Segment Start: AVAILABLE DATA

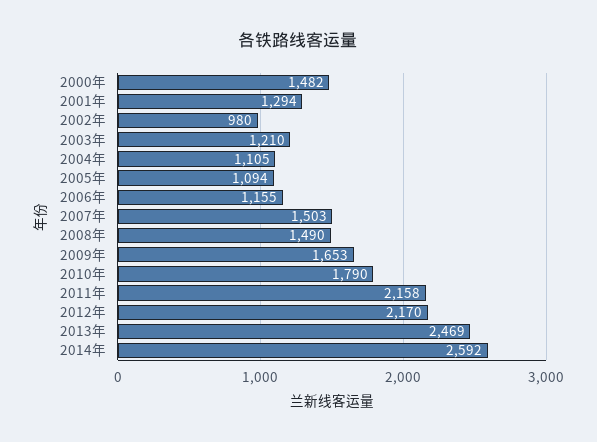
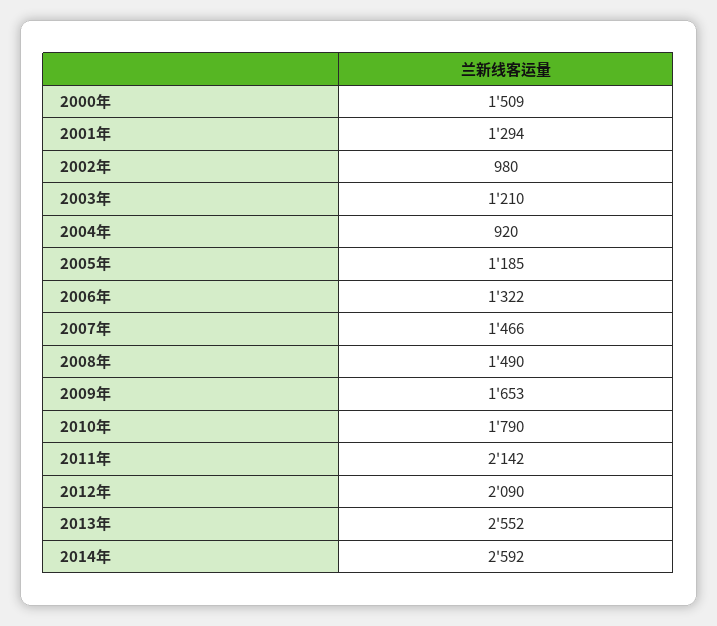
  {
-   "2000年": 1482,
+   "2000年": 1509,
    "2001年": 1294,
    "2002年": 980,
    "2003年": 1210,
-   "2004年": 1105,
+   "2004年": 920,
-   "2005年": 1094,
+   "2005年": 1185,
-   "2006年": 1155,
+   "2006年": 1322,
-   "2007年": 1503,
+   "2007年": 1466,
    "2008年": 1490,
    "2009年": 1653,
    "2010年": 1790,
-   "2011年": 2158,
+   "2011年": 2142,
-   "2012年": 2170,
+   "2012年": 2090,
-   "2013年": 2469,
+   "2013年": 2552,
    "2014年": 2592
  }

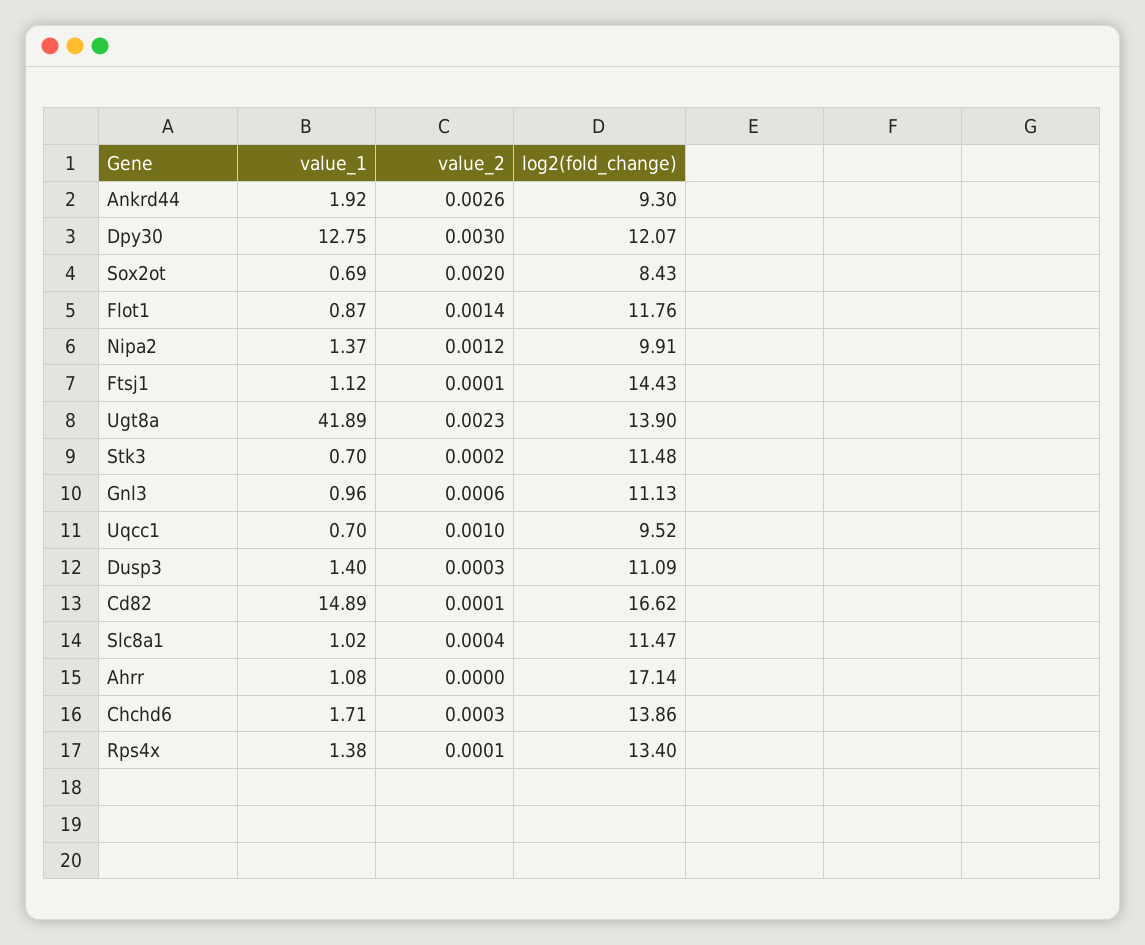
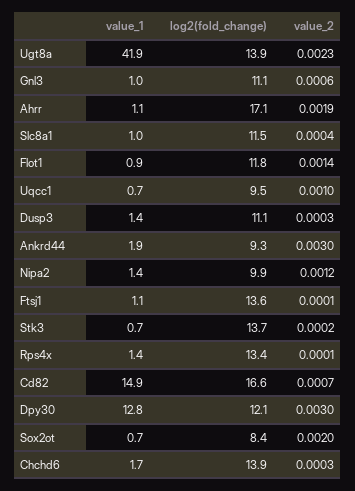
  {
    "value_1": {
      "Ankrd44": 1.92,
      "Dpy30": 12.75,
      "Sox2ot": 0.69,
      "Flot1": 0.87,
      "Nipa2": 1.37,
      "Ftsj1": 1.12,
      "Ugt8a": 41.89,
      "Stk3": 0.7,
      "Gnl3": 0.96,
      "Uqcc1": 0.7,
      "Dusp3": 1.4,
      "Cd82": 14.89,
      "Slc8a1": 1.02,
      "Ahrr": 1.08,
      "Chchd6": 1.71,
      "Rps4x": 1.38
    },
    "value_2": {
-     "Ankrd44": 0.0026,
+     "Ankrd44": 0.003,
      "Dpy30": 0.003,
      "Sox2ot": 0.002,
      "Flot1": 0.0014,
      "Nipa2": 0.0012,
      "Ftsj1": 0.0001,
      "Ugt8a": 0.0023,
      "Stk3": 0.0002,
      "Gnl3": 0.0006,
      "Uqcc1": 0.001,
      "Dusp3": 0.0003,
-     "Cd82": 0.0001,
+     "Cd82": 0.0007,
      "Slc8a1": 0.0004,
-     "Ahrr": 0,
+     "Ahrr": 0.0019,
      "Chchd6": 0.0003,
      "Rps4x": 0.0001
    },
    "log2(fold_change)": {
      "Ankrd44": 9.3,
      "Dpy30": 12.07,
      "Sox2ot": 8.43,
      "Flot1": 11.76,
      "Nipa2": 9.91,
-     "Ftsj1": 14.43,
+     "Ftsj1": 13.6,
      "Ugt8a": 13.9,
-     "Stk3": 11.48,
+     "Stk3": 13.7,
      "Gnl3": 11.13,
      "Uqcc1": 9.52,
      "Dusp3": 11.09,
      "Cd82": 16.62,
      "Slc8a1": 11.47,
      "Ahrr": 17.14,
      "Chchd6": 13.86,
      "Rps4x": 13.4
    }
  }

Segment End: AVAILABLE DATA

WHAT THE TASK REQUIRES | Excluding the images, return each record above precisely as written.

THE COMPLETED TASK |
  {
-   "2000年": 1482,
+   "2000年": 1509,
    "2001年": 1294,
    "2002年": 980,
    "2003年": 1210,
-   "2004年": 1105,
+   "2004年": 920,
-   "2005年": 1094,
+   "2005年": 1185,
-   "2006年": 1155,
+   "2006年": 1322,
-   "2007年": 1503,
+   "2007年": 1466,
    "2008年": 1490,
    "2009年": 1653,
    "2010年": 1790,
-   "2011年": 2158,
+   "2011年": 2142,
-   "2012年": 2170,
+   "2012年": 2090,
-   "2013年": 2469,
+   "2013年": 2552,
    "2014年": 2592
  }

  {
    "value_1": {
      "Ankrd44": 1.92,
      "Dpy30": 12.75,
      "Sox2ot": 0.69,
      "Flot1": 0.87,
      "Nipa2": 1.37,
      "Ftsj1": 1.12,
      "Ugt8a": 41.89,
      "Stk3": 0.7,
      "Gnl3": 0.96,
      "Uqcc1": 0.7,
      "Dusp3": 1.4,
      "Cd82": 14.89,
      "Slc8a1": 1.02,
      "Ahrr": 1.08,
      "Chchd6": 1.71,
      "Rps4x": 1.38
    },
    "value_2": {
-     "Ankrd44": 0.0026,
+     "Ankrd44": 0.003,
      "Dpy30": 0.003,
      "Sox2ot": 0.002,
      "Flot1": 0.0014,
      "Nipa2": 0.0012,
      "Ftsj1": 0.0001,
      "Ugt8a": 0.0023,
      "Stk3": 0.0002,
      "Gnl3": 0.0006,
      "Uqcc1": 0.001,
      "Dusp3": 0.0003,
-     "Cd82": 0.0001,
+     "Cd82": 0.0007,
      "Slc8a1": 0.0004,
-     "Ahrr": 0,
+     "Ahrr": 0.0019,
      "Chchd6": 0.0003,
      "Rps4x": 0.0001
    },
    "log2(fold_change)": {
      "Ankrd44": 9.3,
      "Dpy30": 12.07,
      "Sox2ot": 8.43,
      "Flot1": 11.76,
      "Nipa2": 9.91,
-     "Ftsj1": 14.43,
+     "Ftsj1": 13.6,
      "Ugt8a": 13.9,
-     "Stk3": 11.48,
+     "Stk3": 13.7,
      "Gnl3": 11.13,
      "Uqcc1": 9.52,
      "Dusp3": 11.09,
      "Cd82": 16.62,
      "Slc8a1": 11.47,
      "Ahrr": 17.14,
      "Chchd6": 13.86,
      "Rps4x": 13.4
    }
  }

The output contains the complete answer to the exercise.